The New South Wales Rugby League had scheduled the City vs Country representative game for Lavington in 2007 but the fixture was shifted to Coffs Harbour, as the existing lighting was deemed unsuitable for television. The venue did however host the City vs Country game in 2011 with Country defeating City 18–12 in front of 8,056 fans.

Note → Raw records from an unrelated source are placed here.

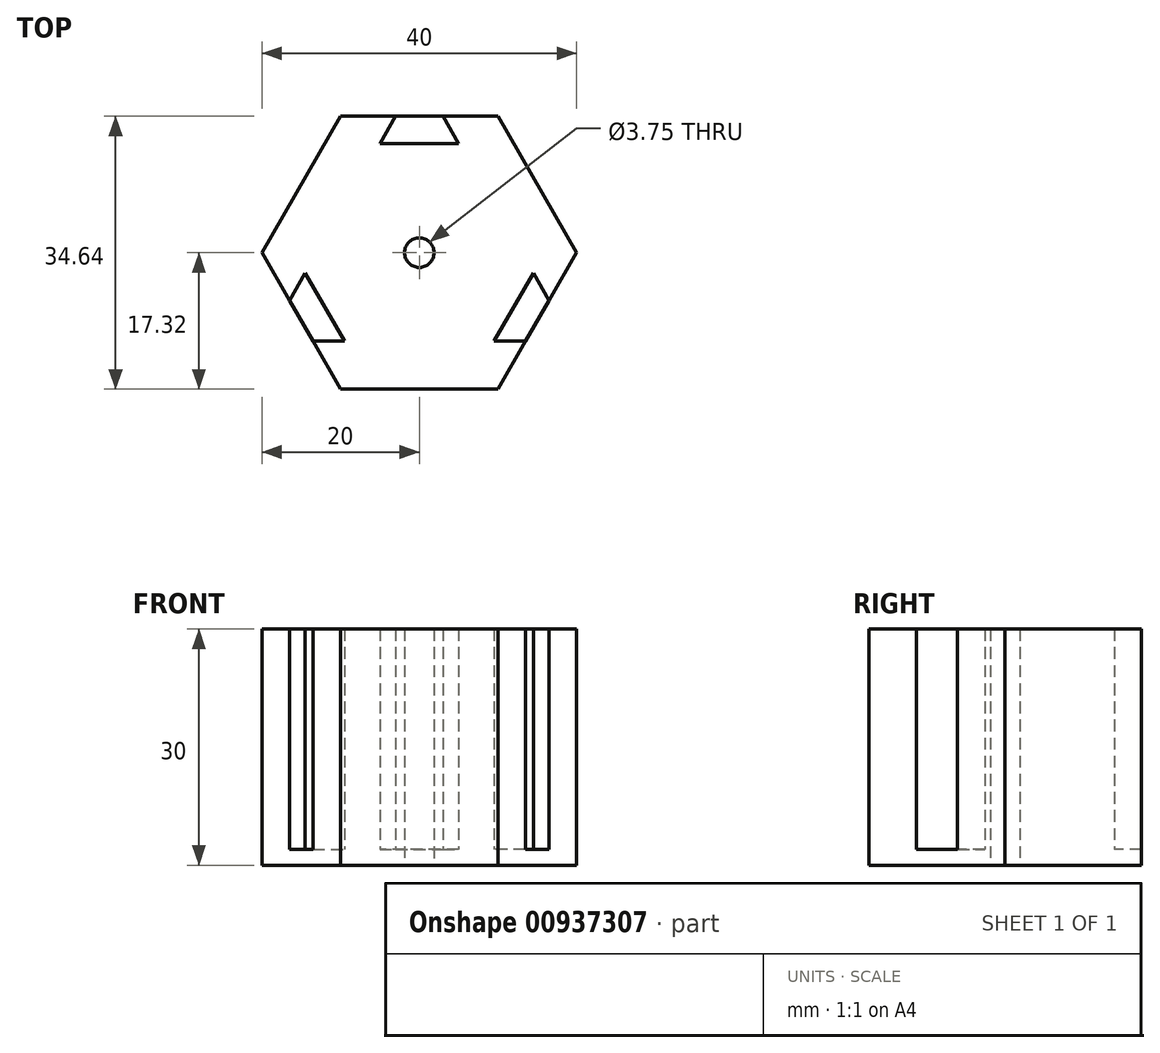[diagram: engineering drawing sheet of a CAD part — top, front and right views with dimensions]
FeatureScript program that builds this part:
annotation { "Feature Type Name" : "Feature", "Feature Type Description" : "" }
export const myFeature = defineFeature(function(context is Context, id is Id, definition is map)
    precondition{}
    {
        {
            var Q0;
            Q0=qCreatedBy(makeId("Top.planeOp"),FACE);
            var sketch = newSketch(context, id + "F0", { "sketchPlane" : qUnion([Q0])});
            skCircle(sketch, "E0.cCircle", {"center": v(0, 0) * mm, "radius": 20 * mm, "construction": true});
            skLineSegment(sketch, "E0.0", {"start": v(20, 0) * mm, "end": v(10, -17.32) * mm});
            skLineSegment(sketch, "E0.1", {"start": v(10, -17.32) * mm, "end": v(-10, -17.32) * mm});
            skLineSegment(sketch, "E0.2", {"start": v(-10, -17.32) * mm, "end": v(-20, 0) * mm});
            skLineSegment(sketch, "E0.3", {"start": v(-20, 0) * mm, "end": v(-10, 17.32) * mm});
            skLineSegment(sketch, "E0.4", {"start": v(-10, 17.32) * mm, "end": v(10, 17.32) * mm});
            skLineSegment(sketch, "E0.5", {"start": v(10, 17.32) * mm, "end": v(20, 0) * mm});
            skLineSegment(sketch, "E1", {"start": v(-3, 17.32) * mm, "end": v(3, 17.32) * mm});
            skLineSegment(sketch, "E2", {"start": v(3, 17.32) * mm, "end": v(5, 13.86) * mm});
            skLineSegment(sketch, "E3", {"start": v(5, 13.86) * mm, "end": v(-5, 13.86) * mm});
            skLineSegment(sketch, "E4", {"start": v(-5, 13.86) * mm, "end": v(-3, 17.32) * mm});
            skLineSegment(sketch, "E5.1.0", {"start": v(-14.5, -2.6) * mm, "end": v(-9.5, -11.26) * mm});
            skLineSegment(sketch, "E5.1.1", {"start": v(-9.5, -11.26) * mm, "end": v(-13.5, -11.26) * mm});
            skLineSegment(sketch, "E5.1.2", {"start": v(-16.5, -6.06) * mm, "end": v(-14.5, -2.6) * mm});
            skLineSegment(sketch, "E5.2.0", {"start": v(9.5, -11.26) * mm, "end": v(14.5, -2.6) * mm});
            skLineSegment(sketch, "E5.2.1", {"start": v(14.5, -2.6) * mm, "end": v(16.5, -6.06) * mm});
            skLineSegment(sketch, "E5.2.2", {"start": v(13.5, -11.26) * mm, "end": v(9.5, -11.26) * mm});
            skCircle(sketch, "E6", {"center": v(0, 0) * mm, "radius": 1.88 * mm});
            skSolve(sketch);
        }
        {
            var Q0;
            {var subQ6=sQuery(id+"F0.wireOp",EDGE,"E0.1");Q0=makeQuery(id+"F0.imprint","IMPRINT",FACE,{"disambiguationData":[TD([[makeQuery(id+"F0.imprint","IMPRINT",EDGE,{"derivedFrom":subQ6}),-1.0]])]});}
            extrude(context, id + "F1", {"entities" : qUnion([Q0]), "depth" : 30 * mm, "offsetDistance" : 25 * mm});
        }
        {
            var Q0;
            Q0=makeQuery(id+"F0.imprint","IMPRINT",FACE,{"disambiguationData":[TD([[makeQuery(id+"F0.imprint","IMPRINT",EDGE,{"derivedFrom":sQuery(id+"F0.wireOp",EDGE,"E5.1.0")}),-1.0]])]});
            var Q1;
            Q1=makeQuery(id+"F0.imprint","IMPRINT",FACE,{"disambiguationData":[TD([[makeQuery(id+"F0.imprint","IMPRINT",EDGE,{"derivedFrom":sQuery(id+"F0.wireOp",EDGE,"E5.2.0")}),-1.0]])]});
            var Q2;
            {var subQ0=sQuery(id+"F0.wireOp",EDGE,"E2");Q2=makeQuery(id+"F0.imprint","IMPRINT",FACE,{"disambiguationData":[TD([[makeQuery(id+"F0.imprint","IMPRINT",EDGE,{"derivedFrom":subQ0}),-1.0]])]});}
            extrude(context, id + "F2", {"entities" : qUnion([Q0, Q1, Q2]), "operationType" : NewBodyOperationType.ADD, "depth" : 2 * mm, "offsetDistance" : 25 * mm});
        }
    });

In February 2015, the NRL announced that the Manly-Warringah Sea Eagles would play at Lavington against the Canberra Raiders in round 5. The match, which took place during Round 5 of the 2015 NRL season saw the Raiders defeat an out-of-form Manly 29–16 in front of 6,436 fans.

===Soccer===
In September 2013, The A-League soccer club Melbourne Heart confirmed that they would play their Round 18 fixture of the 2013–14 season against Perth Glory at the stadium.

On 9 February 2014, Heart triumphed 2–1 in scorching conditions. Due to the high temperature of 41 °C, the start of the match was postponed by two hours from 3pm to 5pm, however there remained no significant drop in temperature in that time. Players were ordered off the field on three occasions (15', 30', 66') for drinks breaks. 7218 were in attendance.

In May 2016, the local NPL Victoria side Murray United was drawn to host fellow Victorian side Bentleigh Greens in the Sixth Round Preliminary of the 2016 FFA Cup. (Murray United's usual home ground is at La Trobe University in Wodonga.) On 25 May 2016, at Lavington Sports Ground, Murray United lost 0–3 in a gutsy effort to the NPL Vic Powerhouse club.